BEGIN Raw data
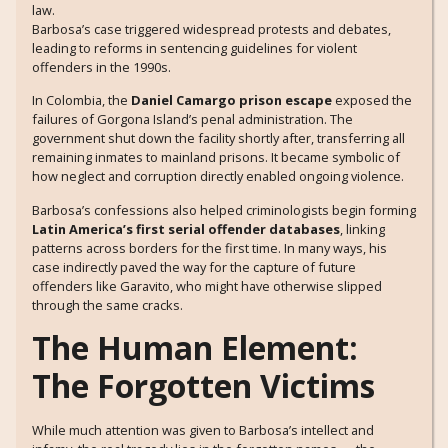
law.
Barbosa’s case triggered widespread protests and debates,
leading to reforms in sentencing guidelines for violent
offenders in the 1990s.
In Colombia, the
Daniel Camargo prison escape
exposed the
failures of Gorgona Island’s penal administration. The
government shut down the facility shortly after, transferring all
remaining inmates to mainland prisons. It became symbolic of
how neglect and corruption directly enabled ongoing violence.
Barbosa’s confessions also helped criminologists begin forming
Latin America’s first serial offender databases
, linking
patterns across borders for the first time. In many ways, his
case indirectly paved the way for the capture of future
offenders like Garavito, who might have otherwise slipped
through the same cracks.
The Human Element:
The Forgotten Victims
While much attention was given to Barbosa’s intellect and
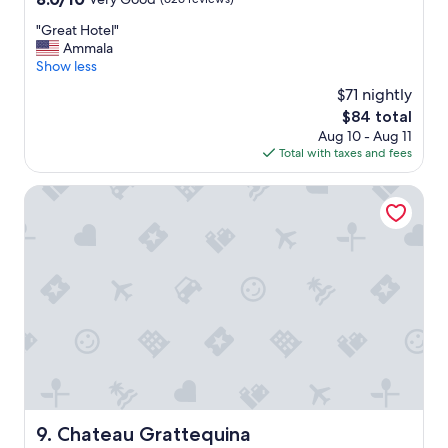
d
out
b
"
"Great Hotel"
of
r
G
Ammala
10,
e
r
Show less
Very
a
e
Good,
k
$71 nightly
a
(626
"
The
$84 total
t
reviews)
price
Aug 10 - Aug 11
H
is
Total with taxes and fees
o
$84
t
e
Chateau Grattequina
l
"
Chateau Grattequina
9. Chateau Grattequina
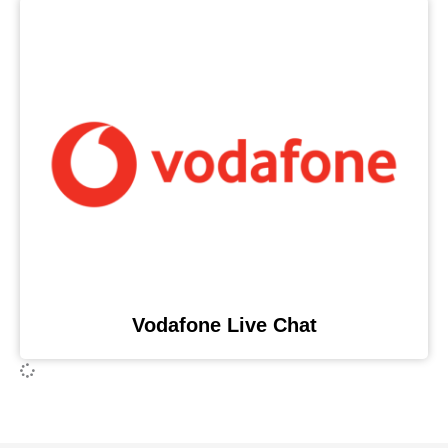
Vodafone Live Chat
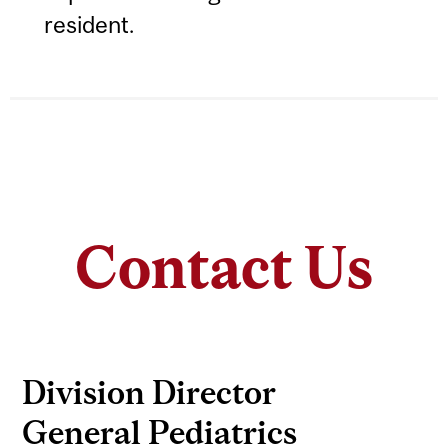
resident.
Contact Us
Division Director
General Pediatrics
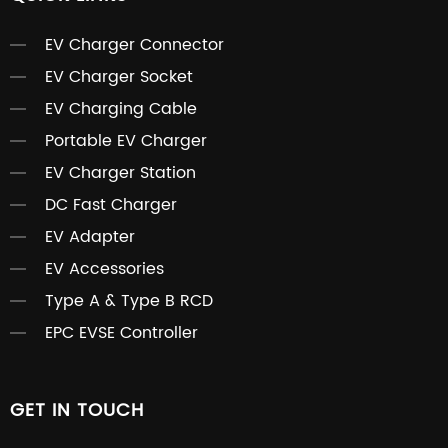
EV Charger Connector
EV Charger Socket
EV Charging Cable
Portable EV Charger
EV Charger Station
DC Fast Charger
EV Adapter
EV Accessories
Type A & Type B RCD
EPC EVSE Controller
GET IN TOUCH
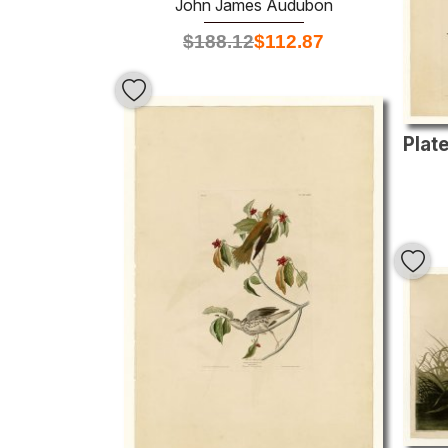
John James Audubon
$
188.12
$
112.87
END Raw data
BEGIN Raw data
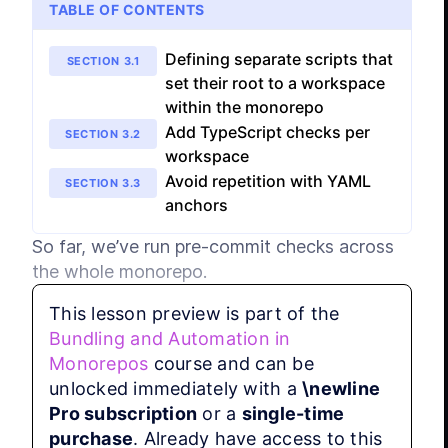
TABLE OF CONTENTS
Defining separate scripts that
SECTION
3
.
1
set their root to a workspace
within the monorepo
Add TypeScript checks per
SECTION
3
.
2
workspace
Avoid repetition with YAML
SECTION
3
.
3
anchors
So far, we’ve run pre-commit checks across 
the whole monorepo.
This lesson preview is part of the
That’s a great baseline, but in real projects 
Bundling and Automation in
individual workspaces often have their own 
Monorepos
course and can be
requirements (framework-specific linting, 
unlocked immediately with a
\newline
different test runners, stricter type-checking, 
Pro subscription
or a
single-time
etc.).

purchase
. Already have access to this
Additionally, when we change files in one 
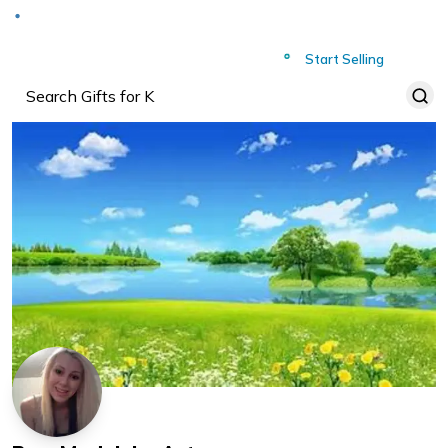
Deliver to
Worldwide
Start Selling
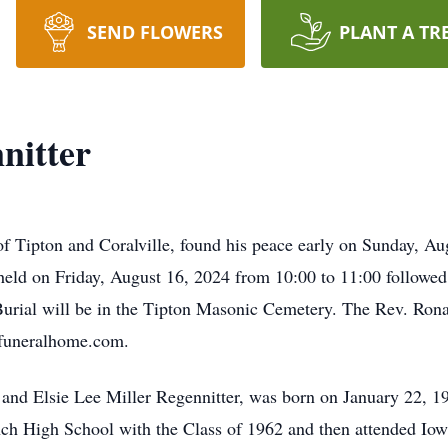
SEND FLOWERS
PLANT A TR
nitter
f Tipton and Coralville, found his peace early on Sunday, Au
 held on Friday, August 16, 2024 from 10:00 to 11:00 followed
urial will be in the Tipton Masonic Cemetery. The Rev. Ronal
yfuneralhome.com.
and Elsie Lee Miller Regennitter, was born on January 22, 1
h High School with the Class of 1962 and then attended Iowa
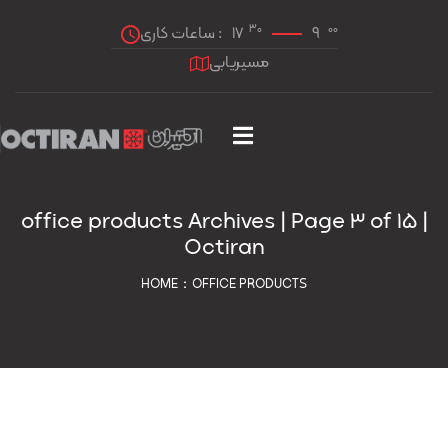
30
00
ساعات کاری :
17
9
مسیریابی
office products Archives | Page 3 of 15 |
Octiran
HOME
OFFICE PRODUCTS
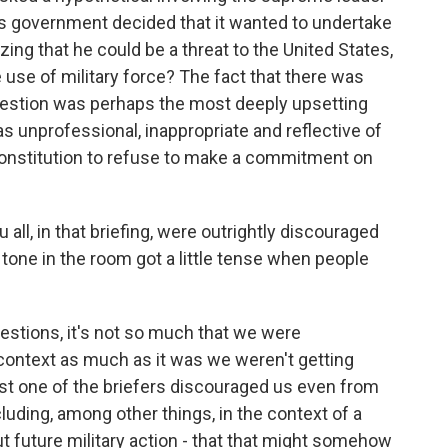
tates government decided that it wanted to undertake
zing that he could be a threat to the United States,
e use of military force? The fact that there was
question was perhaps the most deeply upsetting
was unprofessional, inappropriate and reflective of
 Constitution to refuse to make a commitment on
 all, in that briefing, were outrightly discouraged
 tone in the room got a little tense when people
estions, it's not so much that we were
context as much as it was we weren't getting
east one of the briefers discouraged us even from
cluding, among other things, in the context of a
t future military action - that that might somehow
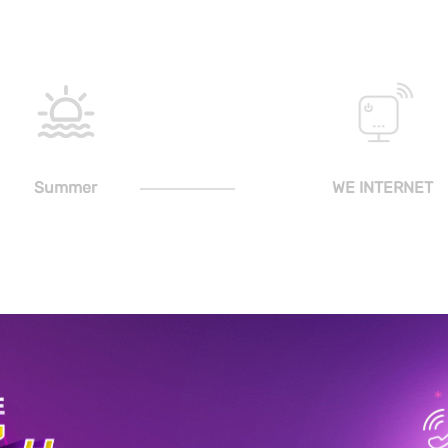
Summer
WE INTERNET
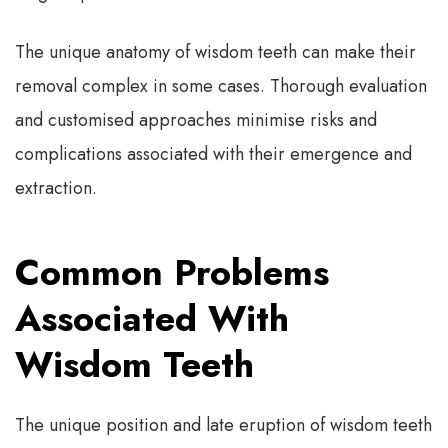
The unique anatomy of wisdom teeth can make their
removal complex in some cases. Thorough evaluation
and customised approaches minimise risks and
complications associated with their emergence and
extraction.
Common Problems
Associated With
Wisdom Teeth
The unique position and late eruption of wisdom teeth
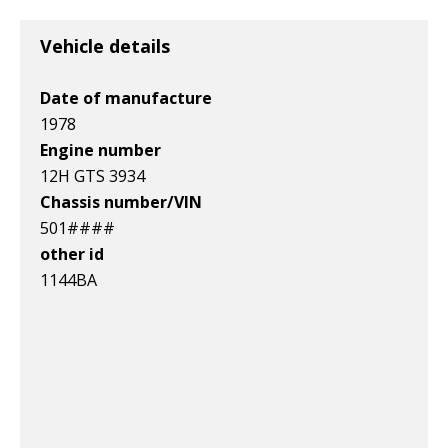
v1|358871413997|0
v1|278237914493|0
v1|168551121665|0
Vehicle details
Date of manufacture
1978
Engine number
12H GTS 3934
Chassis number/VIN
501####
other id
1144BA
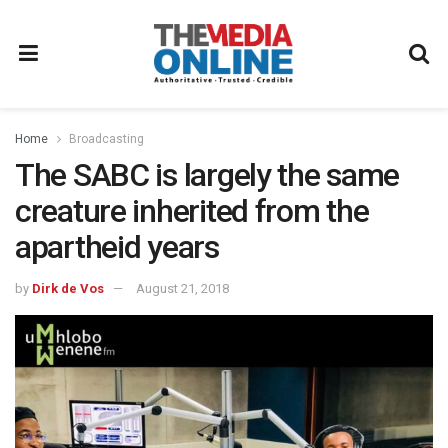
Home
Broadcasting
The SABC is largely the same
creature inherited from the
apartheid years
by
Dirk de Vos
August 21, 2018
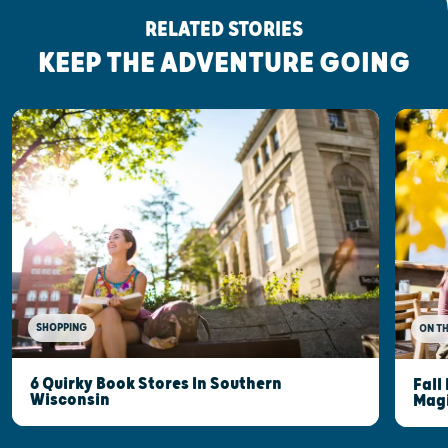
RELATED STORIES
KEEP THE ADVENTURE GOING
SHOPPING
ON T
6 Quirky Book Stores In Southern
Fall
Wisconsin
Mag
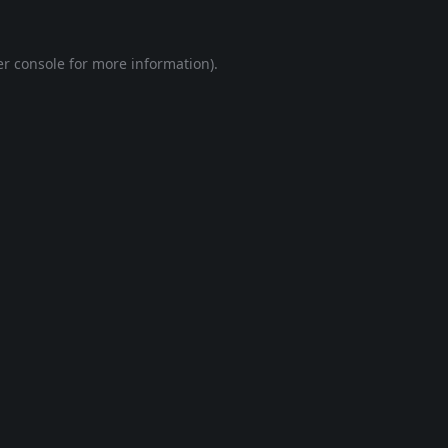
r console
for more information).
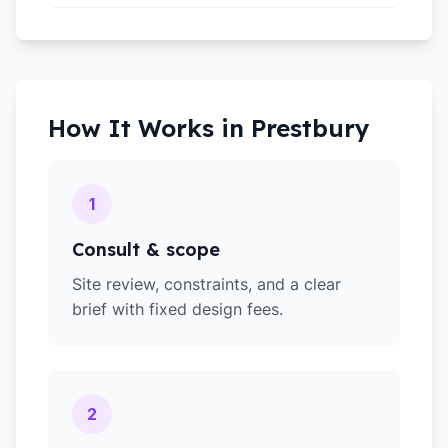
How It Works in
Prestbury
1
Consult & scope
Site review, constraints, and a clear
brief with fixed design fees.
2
END Raw data
BEGIN Raw data
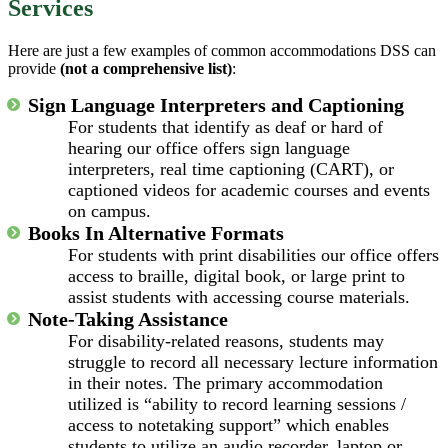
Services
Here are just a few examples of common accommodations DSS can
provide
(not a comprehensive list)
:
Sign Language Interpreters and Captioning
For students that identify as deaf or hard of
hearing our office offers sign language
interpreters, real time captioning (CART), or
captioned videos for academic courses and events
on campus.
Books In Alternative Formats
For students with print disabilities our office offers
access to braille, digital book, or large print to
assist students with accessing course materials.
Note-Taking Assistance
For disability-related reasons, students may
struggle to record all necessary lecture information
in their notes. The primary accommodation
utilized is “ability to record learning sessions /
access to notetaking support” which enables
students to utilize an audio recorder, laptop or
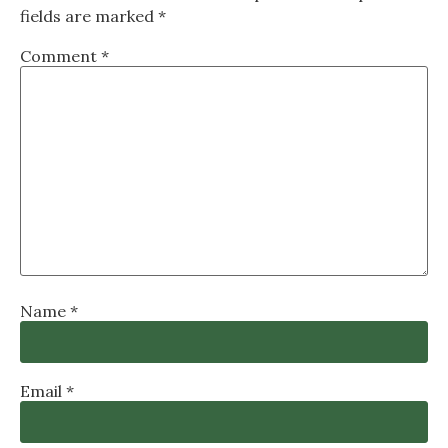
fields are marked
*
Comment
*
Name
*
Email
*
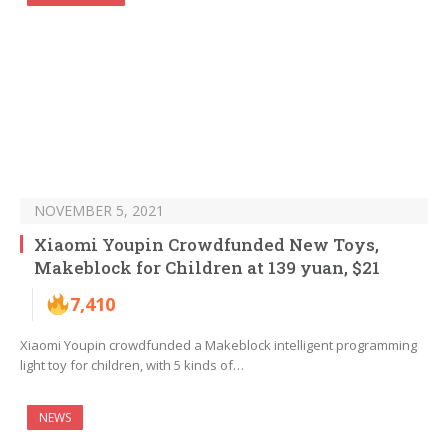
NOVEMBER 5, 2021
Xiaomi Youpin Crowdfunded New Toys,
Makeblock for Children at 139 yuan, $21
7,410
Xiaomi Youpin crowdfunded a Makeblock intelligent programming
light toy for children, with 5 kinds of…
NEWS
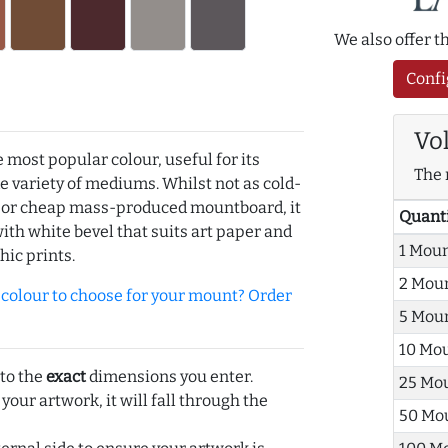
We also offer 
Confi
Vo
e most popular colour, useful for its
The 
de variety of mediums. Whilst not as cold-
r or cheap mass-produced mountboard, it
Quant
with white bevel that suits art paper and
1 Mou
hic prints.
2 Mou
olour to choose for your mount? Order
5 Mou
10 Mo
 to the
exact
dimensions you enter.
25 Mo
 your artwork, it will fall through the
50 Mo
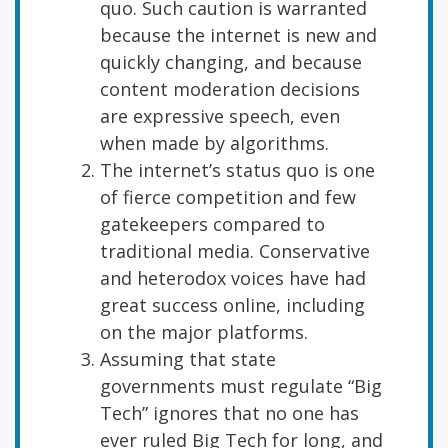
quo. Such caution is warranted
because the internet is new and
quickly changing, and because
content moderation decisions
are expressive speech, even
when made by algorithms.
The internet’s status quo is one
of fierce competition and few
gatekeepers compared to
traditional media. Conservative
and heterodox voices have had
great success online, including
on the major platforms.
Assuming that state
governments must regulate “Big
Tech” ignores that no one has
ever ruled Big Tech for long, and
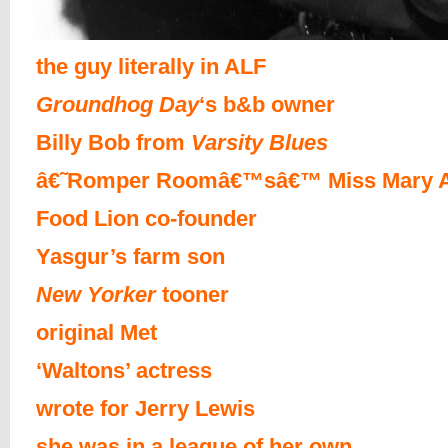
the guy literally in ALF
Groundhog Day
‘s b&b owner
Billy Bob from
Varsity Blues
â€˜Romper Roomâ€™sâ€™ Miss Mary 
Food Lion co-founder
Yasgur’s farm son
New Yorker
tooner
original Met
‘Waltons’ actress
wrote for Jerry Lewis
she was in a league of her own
END Raw data
Description of the task: Which lines in the listing above contain the string "across"? Return each of them in full.

Solved problem:
patterns across borders for the first time. In many ways, his
So far, we’ve run pre-commit checks across 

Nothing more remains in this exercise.